• _Provided text_
******************************

The government also announced last year, at the COP26 international climate meetings in Glasgow, that as part of decarbonisation efforts it aimed to phase-out the use of coal by 2035, rather than 2050 as was the previous plan. This new target is sufficiently challenging, with Ukraine’s electricity generation from renewable sources accounting by now for less than
10% of the total generation (in comparison to the European Union’s average of about 40%).
The late-February onset of conflict has abruptly changed every major aspect of life in Ukraine -- political, economic, and social. In politics, the crisis has revealed Moscow’s determination to bring about a wholesale regime change within Ukraine, meaning a replacement of the current administration in Kyiv with pro-Russian puppets. However, almost a full month into the crisis, Ukrainian authorities are still very much in control, both in the capital and across most regions, including major cities.
Moreover, the crisis appears to have sharply boosted popular support for the country’s leadership, and President Volodymyr Zelensky in particular. All the main domestic political parties – except for the pro-Russian opposition, whose activities are now suspended -- have set aside their differences and are rallying behind the president in resisting Russia. Assuming Ukraine survives as an independent state, Zelensky is poised to attain a kind of political longevity that was hard to imagine before the crisis.
The period that followed the early 2021 conflict over the aircraft enginemaker Motor Sych and preceded the onset of violence witnessed no new cases that might fall under the category of expropriation risks. At the time, there was just one publicly known conflict unfolding between the Ukrainian state and a foreign investor, a German-registered steel giant ArcelorMittal Kryvyi Rih (AMKR), but that conflict arose from some alleged tax irregularities, resulting in heavy fines and blocked accounts, and never contained a hint of asset seizure. The AMKR issue went to court before the crisis effectively interrupted the legal process.

******************************

• _Task instructions_
1: In the passage on Ukraine, by what year did the government announce at COP26 that it aimed to phase out coal?
2: Translate this sentence from the passage on Ukraine into French: "The AMKR issue went to court before the crisis effectively interrupted the legal process."

******************************

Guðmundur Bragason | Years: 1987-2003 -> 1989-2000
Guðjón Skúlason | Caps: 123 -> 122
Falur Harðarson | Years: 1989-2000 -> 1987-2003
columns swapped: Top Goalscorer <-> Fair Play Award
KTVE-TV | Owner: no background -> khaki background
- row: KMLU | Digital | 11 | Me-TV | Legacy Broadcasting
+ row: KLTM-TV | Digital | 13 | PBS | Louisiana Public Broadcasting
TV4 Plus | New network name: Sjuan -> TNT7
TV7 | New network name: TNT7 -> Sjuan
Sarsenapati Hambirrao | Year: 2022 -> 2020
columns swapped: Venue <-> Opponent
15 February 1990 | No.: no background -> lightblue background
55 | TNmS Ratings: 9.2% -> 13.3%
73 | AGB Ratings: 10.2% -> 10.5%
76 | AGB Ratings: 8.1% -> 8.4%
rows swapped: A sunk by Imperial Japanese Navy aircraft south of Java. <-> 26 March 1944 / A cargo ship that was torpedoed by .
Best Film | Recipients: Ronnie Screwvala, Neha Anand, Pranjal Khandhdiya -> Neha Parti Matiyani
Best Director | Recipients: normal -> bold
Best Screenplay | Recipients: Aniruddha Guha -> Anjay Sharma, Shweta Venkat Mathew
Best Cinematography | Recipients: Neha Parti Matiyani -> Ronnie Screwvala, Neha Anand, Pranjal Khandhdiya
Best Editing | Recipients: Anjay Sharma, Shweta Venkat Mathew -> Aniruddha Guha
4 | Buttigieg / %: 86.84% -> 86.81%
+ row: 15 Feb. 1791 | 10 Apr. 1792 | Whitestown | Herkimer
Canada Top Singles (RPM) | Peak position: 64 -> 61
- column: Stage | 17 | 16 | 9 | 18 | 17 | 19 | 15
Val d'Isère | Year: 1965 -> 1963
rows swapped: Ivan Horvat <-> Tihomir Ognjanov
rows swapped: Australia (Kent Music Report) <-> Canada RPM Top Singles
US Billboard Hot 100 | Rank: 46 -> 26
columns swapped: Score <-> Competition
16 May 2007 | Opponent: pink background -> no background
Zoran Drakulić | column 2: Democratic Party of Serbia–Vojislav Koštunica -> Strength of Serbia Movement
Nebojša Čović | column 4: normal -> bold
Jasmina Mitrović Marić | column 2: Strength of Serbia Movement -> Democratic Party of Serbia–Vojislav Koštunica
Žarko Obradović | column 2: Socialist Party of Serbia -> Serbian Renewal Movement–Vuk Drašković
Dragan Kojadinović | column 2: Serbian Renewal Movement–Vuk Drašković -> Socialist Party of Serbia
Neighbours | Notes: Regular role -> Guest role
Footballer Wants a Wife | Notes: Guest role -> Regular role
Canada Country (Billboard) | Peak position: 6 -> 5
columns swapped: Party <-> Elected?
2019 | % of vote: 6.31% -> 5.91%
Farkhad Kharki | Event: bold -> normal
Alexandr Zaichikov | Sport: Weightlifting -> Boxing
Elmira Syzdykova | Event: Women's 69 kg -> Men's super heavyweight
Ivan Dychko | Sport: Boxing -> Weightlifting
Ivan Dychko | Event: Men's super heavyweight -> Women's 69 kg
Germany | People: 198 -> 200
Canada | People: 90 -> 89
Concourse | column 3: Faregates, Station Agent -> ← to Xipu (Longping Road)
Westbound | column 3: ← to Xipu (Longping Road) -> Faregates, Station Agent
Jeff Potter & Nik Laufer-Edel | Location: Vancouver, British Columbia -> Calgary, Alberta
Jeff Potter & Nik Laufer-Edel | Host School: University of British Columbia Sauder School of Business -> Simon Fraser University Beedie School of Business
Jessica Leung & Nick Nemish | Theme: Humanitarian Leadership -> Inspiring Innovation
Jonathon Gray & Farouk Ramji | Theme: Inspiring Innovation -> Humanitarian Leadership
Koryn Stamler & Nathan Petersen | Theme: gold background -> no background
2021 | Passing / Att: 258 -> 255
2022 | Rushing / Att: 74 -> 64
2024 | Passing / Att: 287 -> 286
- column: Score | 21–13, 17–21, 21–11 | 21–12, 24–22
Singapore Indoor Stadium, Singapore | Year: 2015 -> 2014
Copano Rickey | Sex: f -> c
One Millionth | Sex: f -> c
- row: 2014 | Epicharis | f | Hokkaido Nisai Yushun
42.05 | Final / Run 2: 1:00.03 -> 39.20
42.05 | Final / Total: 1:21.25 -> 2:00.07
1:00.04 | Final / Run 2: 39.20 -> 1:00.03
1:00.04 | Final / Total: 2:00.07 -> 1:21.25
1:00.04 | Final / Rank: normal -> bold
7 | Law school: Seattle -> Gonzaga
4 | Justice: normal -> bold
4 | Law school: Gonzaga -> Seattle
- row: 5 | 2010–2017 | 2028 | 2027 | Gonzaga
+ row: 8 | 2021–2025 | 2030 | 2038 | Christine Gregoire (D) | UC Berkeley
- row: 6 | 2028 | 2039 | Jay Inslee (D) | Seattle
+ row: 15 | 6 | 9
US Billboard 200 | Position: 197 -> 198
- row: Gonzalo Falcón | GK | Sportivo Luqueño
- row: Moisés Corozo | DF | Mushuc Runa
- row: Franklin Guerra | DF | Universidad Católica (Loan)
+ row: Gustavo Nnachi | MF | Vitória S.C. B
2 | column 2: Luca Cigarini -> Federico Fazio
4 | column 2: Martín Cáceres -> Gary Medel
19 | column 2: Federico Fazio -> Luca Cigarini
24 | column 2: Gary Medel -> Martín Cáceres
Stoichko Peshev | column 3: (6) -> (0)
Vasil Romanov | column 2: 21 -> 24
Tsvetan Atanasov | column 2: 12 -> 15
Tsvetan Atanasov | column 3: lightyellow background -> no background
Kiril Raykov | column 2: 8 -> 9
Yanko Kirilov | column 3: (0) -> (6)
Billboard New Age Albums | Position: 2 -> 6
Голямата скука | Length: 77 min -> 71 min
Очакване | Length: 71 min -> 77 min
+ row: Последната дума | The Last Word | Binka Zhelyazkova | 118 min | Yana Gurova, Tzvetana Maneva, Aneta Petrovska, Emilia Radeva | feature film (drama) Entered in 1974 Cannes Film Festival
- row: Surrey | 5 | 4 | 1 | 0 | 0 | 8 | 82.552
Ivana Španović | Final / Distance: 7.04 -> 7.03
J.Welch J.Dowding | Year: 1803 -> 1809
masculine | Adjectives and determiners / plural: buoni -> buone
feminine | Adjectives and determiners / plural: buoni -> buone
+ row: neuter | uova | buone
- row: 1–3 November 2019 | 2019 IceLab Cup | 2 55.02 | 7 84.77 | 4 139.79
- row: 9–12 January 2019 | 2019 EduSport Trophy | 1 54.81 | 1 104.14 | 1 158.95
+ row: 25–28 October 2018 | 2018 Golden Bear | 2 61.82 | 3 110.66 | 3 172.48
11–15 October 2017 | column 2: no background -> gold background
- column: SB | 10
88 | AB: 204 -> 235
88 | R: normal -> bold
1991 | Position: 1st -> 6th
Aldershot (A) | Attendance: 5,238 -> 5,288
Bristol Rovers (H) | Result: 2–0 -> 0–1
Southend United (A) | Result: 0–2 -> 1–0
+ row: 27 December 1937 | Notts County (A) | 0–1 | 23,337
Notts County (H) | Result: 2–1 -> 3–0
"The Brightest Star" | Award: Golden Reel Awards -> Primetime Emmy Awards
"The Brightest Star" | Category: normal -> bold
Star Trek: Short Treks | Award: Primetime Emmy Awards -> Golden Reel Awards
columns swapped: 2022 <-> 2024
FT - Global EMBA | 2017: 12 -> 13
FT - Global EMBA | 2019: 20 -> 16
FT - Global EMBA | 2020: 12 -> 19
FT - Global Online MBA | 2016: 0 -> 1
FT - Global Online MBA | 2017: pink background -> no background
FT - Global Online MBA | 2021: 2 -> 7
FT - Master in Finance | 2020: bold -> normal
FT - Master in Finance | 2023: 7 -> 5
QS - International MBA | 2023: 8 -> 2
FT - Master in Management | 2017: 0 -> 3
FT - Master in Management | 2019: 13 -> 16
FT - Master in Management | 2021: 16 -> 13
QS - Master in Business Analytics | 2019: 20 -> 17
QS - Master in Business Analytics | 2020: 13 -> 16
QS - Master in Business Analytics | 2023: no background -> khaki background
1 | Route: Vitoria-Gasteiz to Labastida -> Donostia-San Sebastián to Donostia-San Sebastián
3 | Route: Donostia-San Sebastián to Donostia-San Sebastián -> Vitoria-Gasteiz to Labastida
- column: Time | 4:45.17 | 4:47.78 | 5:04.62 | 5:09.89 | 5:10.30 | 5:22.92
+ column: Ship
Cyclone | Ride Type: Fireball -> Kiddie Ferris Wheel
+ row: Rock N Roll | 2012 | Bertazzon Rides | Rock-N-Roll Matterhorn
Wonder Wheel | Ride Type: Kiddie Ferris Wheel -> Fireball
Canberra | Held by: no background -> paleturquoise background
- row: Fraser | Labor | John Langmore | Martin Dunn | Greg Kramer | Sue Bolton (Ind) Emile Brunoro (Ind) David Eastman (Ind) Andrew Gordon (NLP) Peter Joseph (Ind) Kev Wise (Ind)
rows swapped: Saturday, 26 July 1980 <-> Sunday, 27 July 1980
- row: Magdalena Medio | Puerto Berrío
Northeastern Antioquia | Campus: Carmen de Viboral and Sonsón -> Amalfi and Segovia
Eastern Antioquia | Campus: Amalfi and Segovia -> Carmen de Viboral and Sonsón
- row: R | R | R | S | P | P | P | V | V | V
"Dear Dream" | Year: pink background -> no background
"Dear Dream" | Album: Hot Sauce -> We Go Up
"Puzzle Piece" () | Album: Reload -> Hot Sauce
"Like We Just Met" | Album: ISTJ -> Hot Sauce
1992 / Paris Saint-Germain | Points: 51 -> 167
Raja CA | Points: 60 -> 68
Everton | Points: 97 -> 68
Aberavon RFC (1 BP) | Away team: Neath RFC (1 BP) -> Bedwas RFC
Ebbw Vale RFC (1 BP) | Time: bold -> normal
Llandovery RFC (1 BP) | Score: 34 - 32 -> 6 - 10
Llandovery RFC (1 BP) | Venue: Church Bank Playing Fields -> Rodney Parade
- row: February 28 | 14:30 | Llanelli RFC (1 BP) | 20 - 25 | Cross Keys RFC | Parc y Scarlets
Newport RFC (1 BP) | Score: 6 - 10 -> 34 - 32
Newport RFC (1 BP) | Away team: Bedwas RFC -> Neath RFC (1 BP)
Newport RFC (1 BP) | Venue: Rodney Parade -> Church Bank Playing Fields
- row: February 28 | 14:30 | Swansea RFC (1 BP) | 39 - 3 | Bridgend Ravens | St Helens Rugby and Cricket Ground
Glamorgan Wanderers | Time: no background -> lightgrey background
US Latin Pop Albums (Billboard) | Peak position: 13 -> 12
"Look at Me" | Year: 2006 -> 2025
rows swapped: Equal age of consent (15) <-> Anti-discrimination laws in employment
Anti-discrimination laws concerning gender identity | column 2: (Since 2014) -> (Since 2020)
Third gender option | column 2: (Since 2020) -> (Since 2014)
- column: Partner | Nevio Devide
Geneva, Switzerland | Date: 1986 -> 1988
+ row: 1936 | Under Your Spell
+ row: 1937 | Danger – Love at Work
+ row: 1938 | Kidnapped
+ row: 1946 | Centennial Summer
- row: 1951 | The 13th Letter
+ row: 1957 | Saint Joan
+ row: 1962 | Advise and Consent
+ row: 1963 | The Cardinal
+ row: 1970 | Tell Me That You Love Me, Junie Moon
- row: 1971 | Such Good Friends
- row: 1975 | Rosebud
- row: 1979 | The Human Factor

******************************

• _Outputs for the tasks_
1: By 2035, rather than 2050 as previously planned.

2: L'affaire AMKR a été portée devant les tribunaux avant que la crise n'interrompe de fait la procédure judiciaire.